The photo and fashion world lost an icon this past weekend with the sad news of Bill Cunningham’s death following a recent stroke. For nearly 40 ...

The photo and fashion world lost an icon this past weekend with the sad news of Bill Cunningham’s death following a recent stroke. For nearly 40 years, Cunningham worked for and at The New York Times creating the genre of street fashion photography that has spawned many imitators.

 

In a world obsessed with the newest cameras, high speed sync, 14 fps, and 104,000 ISO, Cunningham was an honest breath of fresh air.
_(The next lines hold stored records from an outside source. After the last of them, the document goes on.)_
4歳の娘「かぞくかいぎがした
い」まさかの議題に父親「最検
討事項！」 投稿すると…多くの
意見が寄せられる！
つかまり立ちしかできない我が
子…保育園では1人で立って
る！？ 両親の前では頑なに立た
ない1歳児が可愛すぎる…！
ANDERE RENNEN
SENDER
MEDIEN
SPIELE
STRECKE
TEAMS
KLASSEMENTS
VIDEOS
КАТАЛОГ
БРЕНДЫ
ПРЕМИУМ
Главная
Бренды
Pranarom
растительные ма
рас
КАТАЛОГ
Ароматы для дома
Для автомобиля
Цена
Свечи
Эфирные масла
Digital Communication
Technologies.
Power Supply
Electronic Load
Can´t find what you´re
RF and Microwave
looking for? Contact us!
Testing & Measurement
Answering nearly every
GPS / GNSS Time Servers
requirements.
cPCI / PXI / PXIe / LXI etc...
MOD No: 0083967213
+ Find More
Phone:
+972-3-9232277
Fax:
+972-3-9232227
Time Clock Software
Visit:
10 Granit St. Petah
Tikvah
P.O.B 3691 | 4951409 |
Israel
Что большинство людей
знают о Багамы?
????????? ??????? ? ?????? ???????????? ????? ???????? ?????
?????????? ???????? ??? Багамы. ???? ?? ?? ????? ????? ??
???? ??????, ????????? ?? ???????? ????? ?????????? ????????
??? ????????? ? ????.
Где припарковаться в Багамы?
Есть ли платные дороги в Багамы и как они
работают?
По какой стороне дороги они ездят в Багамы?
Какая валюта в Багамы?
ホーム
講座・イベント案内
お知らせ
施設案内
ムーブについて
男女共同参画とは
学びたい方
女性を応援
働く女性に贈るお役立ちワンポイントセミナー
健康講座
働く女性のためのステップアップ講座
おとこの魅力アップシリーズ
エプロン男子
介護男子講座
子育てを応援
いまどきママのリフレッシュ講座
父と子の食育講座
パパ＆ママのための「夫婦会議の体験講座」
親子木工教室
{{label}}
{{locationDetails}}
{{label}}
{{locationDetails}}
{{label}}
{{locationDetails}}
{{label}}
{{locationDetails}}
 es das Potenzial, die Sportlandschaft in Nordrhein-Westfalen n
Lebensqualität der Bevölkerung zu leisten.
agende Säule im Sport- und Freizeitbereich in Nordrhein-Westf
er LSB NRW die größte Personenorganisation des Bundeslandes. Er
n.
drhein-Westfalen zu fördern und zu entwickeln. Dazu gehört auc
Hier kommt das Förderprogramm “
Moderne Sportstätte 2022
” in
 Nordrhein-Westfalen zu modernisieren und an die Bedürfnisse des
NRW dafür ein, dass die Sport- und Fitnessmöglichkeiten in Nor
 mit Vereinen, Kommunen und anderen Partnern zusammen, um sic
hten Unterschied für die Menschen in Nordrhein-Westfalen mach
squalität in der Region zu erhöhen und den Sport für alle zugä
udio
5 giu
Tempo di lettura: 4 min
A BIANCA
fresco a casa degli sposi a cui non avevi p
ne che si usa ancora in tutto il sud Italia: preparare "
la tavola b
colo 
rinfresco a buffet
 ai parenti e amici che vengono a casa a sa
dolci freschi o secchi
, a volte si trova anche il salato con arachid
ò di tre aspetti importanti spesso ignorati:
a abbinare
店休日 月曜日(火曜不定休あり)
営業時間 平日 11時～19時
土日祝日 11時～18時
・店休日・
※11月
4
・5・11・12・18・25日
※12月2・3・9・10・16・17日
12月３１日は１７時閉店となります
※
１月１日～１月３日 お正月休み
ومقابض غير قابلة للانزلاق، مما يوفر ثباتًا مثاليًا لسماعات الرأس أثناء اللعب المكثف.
Cunningham didn’t bother with that mumbo jumbo. For many years, he used a fully manual Nikon FM2, before partially succumbing to a digital camera – a lowly Nikon D40x with its 10MP sensor and max 1600 sensitivity. Cunningham’s photos were often poorly framed, slightly soft, and grainy – the type of photo that might be eviscerated in a photo critique. He was not a technical photographer.

But Cunningham’s photography was a study in humankind. He was not the musical child prodigy filled with preternatural technique, but lacking in soul and experience. He was a man who knew his city, but was still excited to discover its evolving fabric on a daily basis. As The New Yorker theatre critic, Hilton Als, wrote, “Camera aside, part of what made Cunningham such an extraordinary person was the fact that he saw us [gays], just as he saw women and all those ‘others.’”

“Camera aside.” No better description of a photographer could be written.

What he lacked in technique, he more than made up with humble dedication and a joie de vivre in his work. He was a New York icon – the kind of person whose passing we individually mourn even though we might not have known him personally. His contribution to photography won’t be measured by a single photo, but by his entire corpus and how he conducted himself as a person.

There will be other songs to sing,
Another Fall, another Spring,
But there will never be another you.